## DATA FOR THIS EXERCISE:
━━━━━━━━━━━━━━━━━━━━

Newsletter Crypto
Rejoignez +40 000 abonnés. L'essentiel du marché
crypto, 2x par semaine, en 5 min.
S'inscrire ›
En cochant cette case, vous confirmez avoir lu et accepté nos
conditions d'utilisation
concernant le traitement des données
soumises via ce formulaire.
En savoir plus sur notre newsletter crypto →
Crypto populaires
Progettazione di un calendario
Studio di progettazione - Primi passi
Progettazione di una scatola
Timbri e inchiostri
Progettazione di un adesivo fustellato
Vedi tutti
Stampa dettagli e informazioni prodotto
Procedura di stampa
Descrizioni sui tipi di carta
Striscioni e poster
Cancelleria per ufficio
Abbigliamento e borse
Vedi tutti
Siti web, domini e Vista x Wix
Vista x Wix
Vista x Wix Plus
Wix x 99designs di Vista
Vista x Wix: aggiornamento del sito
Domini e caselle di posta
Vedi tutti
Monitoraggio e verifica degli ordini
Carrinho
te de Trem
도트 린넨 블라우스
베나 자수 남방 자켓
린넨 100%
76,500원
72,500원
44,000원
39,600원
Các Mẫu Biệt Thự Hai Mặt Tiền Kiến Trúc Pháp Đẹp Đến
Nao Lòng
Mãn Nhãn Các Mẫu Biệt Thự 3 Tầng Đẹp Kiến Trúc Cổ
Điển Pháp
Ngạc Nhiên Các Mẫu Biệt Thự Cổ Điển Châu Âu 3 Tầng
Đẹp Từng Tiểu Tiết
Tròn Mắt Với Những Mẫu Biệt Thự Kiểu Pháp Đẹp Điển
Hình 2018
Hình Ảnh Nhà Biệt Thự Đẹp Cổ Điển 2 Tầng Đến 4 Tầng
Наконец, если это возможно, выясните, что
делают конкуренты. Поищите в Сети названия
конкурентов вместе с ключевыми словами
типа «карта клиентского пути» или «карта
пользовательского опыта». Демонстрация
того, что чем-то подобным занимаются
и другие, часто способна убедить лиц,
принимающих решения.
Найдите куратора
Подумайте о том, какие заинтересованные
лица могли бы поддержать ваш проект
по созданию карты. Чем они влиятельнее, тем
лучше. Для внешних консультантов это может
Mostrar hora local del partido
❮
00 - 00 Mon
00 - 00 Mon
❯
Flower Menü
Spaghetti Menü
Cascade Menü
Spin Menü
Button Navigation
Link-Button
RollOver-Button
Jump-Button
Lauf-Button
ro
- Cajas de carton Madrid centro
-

━━━━━━━━━━━━━━━━━━━━

## PROBLEM TO SOLVE:
Collect each line of the material above that contains the string "Hình".

## RESULT FOR THIS EXERCISE:
Hình 2018
Hình Ảnh Nhà Biệt Thự Đẹp Cổ Điển 2 Tầng Đến 4 Tầng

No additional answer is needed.